___ EXTRACTED INFORMATION

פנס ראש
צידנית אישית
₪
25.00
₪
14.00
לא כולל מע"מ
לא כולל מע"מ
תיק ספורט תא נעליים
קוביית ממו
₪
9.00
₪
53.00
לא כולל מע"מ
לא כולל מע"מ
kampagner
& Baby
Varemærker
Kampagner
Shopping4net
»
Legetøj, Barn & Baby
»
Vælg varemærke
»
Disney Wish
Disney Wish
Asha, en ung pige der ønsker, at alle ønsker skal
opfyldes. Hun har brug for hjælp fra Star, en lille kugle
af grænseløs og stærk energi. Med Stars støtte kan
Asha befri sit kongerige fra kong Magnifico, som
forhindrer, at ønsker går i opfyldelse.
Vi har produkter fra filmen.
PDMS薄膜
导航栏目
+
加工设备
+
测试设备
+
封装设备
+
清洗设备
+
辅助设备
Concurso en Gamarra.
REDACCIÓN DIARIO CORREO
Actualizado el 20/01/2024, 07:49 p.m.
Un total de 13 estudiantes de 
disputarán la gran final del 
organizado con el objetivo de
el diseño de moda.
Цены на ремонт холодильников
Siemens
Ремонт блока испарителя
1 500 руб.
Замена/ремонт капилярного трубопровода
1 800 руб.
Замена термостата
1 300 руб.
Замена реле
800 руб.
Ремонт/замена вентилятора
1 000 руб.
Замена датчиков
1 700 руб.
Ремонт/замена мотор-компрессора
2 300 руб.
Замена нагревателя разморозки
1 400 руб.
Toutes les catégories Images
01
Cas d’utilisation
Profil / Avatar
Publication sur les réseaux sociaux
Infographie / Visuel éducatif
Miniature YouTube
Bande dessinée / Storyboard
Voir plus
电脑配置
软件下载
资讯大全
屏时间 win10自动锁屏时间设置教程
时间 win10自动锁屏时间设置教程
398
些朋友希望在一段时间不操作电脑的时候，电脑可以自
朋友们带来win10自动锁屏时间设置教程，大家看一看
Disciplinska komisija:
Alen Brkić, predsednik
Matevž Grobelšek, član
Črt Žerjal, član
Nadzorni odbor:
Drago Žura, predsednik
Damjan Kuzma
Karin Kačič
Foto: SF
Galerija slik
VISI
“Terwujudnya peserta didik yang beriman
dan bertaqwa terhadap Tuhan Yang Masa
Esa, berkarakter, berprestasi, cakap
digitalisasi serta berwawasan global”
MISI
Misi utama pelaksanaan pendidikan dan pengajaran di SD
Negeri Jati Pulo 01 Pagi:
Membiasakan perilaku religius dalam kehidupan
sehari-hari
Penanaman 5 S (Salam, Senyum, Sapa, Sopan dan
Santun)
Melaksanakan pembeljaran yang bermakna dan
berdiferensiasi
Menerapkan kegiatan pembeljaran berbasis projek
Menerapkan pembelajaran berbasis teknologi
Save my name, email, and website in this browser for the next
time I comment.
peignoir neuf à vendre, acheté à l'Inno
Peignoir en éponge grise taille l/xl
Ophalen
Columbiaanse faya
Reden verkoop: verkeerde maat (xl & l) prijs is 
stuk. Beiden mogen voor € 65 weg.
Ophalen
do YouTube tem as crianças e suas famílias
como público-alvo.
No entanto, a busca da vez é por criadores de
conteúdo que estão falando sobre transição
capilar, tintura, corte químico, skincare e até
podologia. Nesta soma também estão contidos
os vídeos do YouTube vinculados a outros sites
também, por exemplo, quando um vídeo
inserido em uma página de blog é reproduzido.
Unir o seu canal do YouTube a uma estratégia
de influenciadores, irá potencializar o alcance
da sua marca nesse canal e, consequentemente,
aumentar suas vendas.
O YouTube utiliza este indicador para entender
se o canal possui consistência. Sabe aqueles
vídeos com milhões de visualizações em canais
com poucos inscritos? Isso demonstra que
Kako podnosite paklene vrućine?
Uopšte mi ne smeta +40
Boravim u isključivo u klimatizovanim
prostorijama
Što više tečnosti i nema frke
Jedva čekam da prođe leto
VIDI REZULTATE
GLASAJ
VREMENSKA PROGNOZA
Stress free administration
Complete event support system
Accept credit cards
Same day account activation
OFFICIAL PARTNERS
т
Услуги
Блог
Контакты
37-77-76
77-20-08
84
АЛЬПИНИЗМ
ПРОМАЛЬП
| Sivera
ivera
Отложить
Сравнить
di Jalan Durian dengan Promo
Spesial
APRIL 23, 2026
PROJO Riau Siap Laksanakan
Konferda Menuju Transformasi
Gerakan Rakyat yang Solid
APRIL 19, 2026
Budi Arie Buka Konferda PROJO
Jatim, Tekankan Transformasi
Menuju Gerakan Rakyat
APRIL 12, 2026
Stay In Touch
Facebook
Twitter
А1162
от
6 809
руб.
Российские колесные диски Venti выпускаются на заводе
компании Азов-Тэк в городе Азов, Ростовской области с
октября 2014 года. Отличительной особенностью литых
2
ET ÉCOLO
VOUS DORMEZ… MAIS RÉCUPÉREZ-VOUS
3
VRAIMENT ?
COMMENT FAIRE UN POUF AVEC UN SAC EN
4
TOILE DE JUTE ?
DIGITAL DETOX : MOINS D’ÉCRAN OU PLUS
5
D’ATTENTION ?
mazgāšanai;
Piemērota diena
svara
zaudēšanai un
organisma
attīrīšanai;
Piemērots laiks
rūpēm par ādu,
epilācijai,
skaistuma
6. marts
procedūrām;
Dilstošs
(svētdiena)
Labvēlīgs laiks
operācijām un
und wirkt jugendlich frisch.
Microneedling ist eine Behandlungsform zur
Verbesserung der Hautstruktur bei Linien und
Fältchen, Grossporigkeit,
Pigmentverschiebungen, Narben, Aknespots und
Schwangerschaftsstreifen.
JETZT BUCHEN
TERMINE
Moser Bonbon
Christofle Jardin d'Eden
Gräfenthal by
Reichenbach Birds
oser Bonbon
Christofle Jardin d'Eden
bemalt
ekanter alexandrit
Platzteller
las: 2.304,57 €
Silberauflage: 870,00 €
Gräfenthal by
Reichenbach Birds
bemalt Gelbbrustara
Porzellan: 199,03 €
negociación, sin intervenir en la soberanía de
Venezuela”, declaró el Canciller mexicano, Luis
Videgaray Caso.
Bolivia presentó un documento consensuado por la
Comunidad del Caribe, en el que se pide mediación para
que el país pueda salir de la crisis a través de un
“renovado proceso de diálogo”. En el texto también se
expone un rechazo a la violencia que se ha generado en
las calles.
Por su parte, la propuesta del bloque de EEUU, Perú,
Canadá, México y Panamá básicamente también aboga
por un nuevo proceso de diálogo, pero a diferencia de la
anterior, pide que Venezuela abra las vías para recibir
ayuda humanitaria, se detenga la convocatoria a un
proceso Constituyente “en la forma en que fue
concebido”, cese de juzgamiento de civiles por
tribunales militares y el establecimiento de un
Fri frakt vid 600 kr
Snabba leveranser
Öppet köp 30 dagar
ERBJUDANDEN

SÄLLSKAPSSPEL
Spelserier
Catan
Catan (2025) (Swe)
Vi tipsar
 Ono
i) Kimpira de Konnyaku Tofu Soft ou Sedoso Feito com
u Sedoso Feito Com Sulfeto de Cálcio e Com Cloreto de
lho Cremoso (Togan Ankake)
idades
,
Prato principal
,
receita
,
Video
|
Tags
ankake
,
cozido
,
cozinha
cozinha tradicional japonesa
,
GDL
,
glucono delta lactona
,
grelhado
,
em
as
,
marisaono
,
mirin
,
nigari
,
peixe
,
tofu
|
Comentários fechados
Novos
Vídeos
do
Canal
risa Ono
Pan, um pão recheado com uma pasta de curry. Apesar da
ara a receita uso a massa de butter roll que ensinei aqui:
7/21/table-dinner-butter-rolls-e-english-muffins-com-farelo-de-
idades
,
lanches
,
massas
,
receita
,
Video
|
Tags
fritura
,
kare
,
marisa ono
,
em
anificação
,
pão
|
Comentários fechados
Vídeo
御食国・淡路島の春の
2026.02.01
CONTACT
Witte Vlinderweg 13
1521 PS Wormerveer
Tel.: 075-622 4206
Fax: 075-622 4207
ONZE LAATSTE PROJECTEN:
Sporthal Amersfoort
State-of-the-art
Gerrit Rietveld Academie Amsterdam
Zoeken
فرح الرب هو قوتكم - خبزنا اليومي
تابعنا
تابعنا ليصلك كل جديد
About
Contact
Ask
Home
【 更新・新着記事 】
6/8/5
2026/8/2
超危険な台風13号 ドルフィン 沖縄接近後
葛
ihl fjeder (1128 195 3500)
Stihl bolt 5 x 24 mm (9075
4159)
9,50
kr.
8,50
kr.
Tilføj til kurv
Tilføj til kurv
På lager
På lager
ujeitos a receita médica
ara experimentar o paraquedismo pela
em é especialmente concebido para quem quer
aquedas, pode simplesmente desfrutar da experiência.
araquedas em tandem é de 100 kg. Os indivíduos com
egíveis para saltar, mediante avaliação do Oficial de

______

DESCRIPTION OF THE TASK:
Copy word for word the lines from the first one through the line containing "Asha, en ung".

RESULT OF THE TASK:
פנס ראש
צידנית אישית
₪
25.00
₪
14.00
לא כולל מע"מ
לא כולל מע"מ
תיק ספורט תא נעליים
קוביית ממו
₪
9.00
₪
53.00
לא כולל מע"מ
לא כולל מע"מ
kampagner
& Baby
Varemærker
Kampagner
Shopping4net
»
Legetøj, Barn & Baby
»
Vælg varemærke
»
Disney Wish
Disney Wish
Asha, en ung pige der ønsker, at alle ønsker skal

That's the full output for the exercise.